Is the AIDS Epidemic Over?

       Will false hope be engendered by David Sanford’s remark about being hit by a truck as a more likely cause of his death than AIDS? If that comment is read in isolation, and without some of the irony that it holds, then I agree it might. But let me quote from the counterpoint that appears as a preface to this remark: “I’ve outlived friends and peers, and now I find myself in the unusual position of telling people how I’ve survived this scourge, something I never thought would happen. My condition could change for the worse tomorrow. But today I feel well again.” What is artfully communicated is how capricious life can be, and that the assumption David Sanford made–that he will necessarily die from his illness–no longer holds. I cannot say whether statistically he is more likely to die from AIDS at this point than from a stroke, heart attack, or the wild drivers in Manhattan, because I do not know his exact prognosis. No one does: It is in happy flux. So I read his ‘hit by a truck’ statement in a metaphorical sense rather than as a quantitative assessment of actuarial survival outcome. Similarly, to say he has ‘survived this scourge’ meant to me he’s still with us while so many are not. This does not mean he will survive it forever, or, as he pointedly acknowledges, it won’t all come crashing down ‘tomorrow.’
       I am not trying to evade your question, but it becomes a very subjective reading of phrases in and out of context. Clearly, some may latch onto his ‘truck’ metaphor and tell themselves that the threat of death from AIDS no longer exists. That would be false. But the piece is hardly a Pollyannaish treatment of the uncertainty of his condition, based on the totality of his remarks.

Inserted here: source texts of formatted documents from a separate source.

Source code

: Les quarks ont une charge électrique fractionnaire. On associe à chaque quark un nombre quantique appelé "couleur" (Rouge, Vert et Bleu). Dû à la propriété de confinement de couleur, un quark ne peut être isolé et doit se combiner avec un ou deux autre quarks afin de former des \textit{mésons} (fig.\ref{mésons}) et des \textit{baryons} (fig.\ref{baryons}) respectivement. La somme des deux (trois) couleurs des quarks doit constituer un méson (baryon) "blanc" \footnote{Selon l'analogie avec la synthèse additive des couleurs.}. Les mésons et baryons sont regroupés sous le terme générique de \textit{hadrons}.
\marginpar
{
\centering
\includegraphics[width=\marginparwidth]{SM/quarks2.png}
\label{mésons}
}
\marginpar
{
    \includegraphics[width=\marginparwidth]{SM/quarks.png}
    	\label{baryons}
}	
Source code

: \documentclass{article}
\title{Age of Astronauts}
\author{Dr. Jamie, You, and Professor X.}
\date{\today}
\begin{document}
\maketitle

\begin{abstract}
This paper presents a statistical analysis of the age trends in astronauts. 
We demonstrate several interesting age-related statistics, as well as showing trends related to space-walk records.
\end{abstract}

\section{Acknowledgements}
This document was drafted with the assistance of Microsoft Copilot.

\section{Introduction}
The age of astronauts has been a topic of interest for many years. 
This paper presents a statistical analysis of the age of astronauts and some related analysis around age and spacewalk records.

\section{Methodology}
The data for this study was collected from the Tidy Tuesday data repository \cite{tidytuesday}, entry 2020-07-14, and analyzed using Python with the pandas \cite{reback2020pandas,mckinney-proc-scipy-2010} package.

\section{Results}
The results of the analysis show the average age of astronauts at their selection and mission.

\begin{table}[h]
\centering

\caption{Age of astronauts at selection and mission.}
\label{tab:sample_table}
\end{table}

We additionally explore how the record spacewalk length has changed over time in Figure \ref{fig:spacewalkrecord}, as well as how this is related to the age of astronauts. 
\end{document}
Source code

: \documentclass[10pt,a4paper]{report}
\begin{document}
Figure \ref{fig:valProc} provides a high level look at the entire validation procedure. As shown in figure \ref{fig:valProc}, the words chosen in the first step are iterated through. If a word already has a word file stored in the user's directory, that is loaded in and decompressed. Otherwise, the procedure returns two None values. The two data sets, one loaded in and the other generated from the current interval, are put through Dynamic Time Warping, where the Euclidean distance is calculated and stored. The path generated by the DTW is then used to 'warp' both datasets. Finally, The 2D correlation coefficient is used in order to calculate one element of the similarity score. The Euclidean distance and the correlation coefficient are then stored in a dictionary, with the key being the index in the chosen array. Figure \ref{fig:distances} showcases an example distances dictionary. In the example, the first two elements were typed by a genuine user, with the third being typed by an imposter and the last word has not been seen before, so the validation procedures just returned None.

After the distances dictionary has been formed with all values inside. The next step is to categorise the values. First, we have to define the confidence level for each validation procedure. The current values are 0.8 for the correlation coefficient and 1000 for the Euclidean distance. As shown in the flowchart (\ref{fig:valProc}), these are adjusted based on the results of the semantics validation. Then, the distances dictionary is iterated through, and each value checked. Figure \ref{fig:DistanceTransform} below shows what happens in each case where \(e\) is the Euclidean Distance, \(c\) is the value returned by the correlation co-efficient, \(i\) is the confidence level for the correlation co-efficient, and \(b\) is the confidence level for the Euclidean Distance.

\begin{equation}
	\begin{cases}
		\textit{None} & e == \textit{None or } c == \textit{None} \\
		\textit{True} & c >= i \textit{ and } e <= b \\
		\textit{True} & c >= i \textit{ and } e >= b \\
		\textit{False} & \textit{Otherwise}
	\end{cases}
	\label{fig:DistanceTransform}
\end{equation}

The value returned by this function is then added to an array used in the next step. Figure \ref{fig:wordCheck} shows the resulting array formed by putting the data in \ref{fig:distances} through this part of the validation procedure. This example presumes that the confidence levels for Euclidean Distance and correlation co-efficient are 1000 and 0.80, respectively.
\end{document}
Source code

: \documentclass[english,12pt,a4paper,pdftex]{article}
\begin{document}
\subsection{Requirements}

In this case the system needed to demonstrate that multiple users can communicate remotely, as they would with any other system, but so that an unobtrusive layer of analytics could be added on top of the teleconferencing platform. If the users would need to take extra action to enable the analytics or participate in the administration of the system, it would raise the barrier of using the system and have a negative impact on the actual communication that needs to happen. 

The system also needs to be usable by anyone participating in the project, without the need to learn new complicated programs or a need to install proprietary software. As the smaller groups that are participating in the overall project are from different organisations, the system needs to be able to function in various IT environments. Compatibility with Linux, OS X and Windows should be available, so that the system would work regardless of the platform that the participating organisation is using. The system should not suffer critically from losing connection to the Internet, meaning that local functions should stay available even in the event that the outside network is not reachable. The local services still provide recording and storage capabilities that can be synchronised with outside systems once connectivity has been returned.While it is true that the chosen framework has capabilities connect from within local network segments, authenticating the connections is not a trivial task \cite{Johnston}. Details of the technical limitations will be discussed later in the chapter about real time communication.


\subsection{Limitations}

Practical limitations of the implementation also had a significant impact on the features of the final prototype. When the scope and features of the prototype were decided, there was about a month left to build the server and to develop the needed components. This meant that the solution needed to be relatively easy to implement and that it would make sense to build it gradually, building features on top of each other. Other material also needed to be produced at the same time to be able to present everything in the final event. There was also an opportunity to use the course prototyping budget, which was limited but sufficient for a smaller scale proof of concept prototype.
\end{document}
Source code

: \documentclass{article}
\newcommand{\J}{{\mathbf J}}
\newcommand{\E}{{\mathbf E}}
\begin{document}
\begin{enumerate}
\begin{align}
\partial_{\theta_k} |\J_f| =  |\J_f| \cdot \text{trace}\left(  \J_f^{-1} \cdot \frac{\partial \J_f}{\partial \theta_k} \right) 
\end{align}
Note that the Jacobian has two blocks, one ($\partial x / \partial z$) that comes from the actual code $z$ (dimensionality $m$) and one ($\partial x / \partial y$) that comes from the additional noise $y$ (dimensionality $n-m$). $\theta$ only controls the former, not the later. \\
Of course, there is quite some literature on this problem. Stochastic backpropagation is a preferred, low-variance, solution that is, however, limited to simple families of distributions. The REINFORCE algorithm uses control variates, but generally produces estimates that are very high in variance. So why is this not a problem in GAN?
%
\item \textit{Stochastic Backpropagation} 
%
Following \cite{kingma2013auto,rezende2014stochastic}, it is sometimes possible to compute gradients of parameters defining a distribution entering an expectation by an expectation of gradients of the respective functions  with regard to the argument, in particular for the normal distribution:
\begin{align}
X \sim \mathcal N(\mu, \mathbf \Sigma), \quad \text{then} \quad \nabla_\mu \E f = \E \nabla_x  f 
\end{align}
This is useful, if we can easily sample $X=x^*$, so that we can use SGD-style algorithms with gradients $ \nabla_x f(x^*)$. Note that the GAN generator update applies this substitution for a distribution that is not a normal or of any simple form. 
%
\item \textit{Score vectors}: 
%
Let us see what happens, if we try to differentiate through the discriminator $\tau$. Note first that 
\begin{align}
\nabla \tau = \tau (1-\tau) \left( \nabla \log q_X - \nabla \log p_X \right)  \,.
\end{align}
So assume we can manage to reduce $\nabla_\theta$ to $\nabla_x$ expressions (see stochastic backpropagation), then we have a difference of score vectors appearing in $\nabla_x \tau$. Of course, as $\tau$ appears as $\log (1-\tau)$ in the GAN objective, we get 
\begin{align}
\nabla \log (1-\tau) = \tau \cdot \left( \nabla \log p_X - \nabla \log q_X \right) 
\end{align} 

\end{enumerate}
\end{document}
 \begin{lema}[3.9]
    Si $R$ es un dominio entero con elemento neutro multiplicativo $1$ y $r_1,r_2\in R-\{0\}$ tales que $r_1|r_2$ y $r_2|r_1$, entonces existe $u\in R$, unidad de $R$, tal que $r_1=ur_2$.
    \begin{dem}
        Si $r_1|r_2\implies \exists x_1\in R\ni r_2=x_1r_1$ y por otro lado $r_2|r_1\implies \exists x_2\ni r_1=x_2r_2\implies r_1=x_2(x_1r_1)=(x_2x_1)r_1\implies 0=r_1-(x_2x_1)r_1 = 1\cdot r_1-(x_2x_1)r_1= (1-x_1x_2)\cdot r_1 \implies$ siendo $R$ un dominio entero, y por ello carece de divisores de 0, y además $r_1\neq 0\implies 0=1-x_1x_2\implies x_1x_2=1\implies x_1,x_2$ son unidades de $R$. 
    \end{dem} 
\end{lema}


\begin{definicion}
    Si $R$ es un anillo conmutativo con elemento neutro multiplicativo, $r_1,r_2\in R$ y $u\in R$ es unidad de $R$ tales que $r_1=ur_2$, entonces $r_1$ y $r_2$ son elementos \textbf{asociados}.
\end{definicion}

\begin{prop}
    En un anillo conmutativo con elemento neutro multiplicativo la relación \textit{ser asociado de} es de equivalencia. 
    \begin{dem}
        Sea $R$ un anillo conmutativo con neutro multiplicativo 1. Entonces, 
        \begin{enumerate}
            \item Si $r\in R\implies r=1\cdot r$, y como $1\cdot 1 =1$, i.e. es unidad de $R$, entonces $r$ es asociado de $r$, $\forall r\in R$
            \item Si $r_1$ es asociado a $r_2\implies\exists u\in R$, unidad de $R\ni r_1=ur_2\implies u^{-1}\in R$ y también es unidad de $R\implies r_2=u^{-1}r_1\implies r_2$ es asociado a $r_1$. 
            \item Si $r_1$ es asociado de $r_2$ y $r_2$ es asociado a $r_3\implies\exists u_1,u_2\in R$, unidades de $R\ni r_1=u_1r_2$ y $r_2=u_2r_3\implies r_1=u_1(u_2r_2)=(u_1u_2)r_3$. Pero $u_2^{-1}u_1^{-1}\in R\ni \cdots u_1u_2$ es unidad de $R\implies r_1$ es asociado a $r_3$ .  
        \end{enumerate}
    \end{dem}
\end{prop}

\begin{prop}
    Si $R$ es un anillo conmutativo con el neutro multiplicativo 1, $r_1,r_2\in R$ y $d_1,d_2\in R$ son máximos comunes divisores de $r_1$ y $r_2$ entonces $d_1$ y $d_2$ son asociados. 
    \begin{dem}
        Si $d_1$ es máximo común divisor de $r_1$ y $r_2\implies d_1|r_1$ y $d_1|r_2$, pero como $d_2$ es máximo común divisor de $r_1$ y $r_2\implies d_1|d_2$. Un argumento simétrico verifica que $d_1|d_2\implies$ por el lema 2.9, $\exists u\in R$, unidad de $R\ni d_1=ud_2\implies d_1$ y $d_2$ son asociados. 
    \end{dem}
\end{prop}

       Andrew Sullivan’s piece is written in an almost prophetic style. It tries to envision how the cultural upheaval wrought by AIDS in the gay male community will shape personal and communal behavior when people may live, rather than die, with HIV. His sentiment, that this will be an epidemic where the majority (at least in the West, where drugs and care are largely available) survive their disease, is not yet medically proven. That could certainly lead to false hope. But it is also a hypothesis that may well be scientifically realized, and it is from this belief that the article explores the psychosocial ramifications of the changing landscape in AIDS treatment and life span.
       Sullivan’s true hopes for his community relate to transmuting the devastating experience of the epidemic into lasting institutions built on individual and joint responsibility, like same-sex marriage, his cause célèbre. Moreover, the guiding metaphor he uses, ‘twilight’ of the epidemic, implied to me the time in our days when clarity is difficult, when discerning form and movement is a challenge. Twilight is also a period of varying length, not defined strictly in meteorological terms. Andrew Sullivan sees in this twilight an end to AIDS as we know it–an AIDS that is rapidly and uniformly fatal–and tries to sketch out how the historical experience of prevalent and certain death can shape his community. Was it premature to explore this ‘social engineering’ which may occur in the gay community? I took his point to be that even if gay men with HIV live longer and healthier, but ultimately succumb to their disease, that they will be changed (and the HIV-negative gay man changed) in profound ways. The true hope Sullivan seeks is to be found in the conversion of so much suffering into new and fulfilling paradigms of gay cultural and political life.
       You can see the baggage I carry in having Talmudic roots–asked to cut to the chase and state simply whether I agree or disagree provokes a multiparagraph weighing of issues, wherein I can see false hope or true hope extracted from the very same statements. Regardless of our differing interpretations, we can agree that human life is always finite, that medical science has afforded many with this disease added time, and that the greatest hope is that this time will be lived wisely.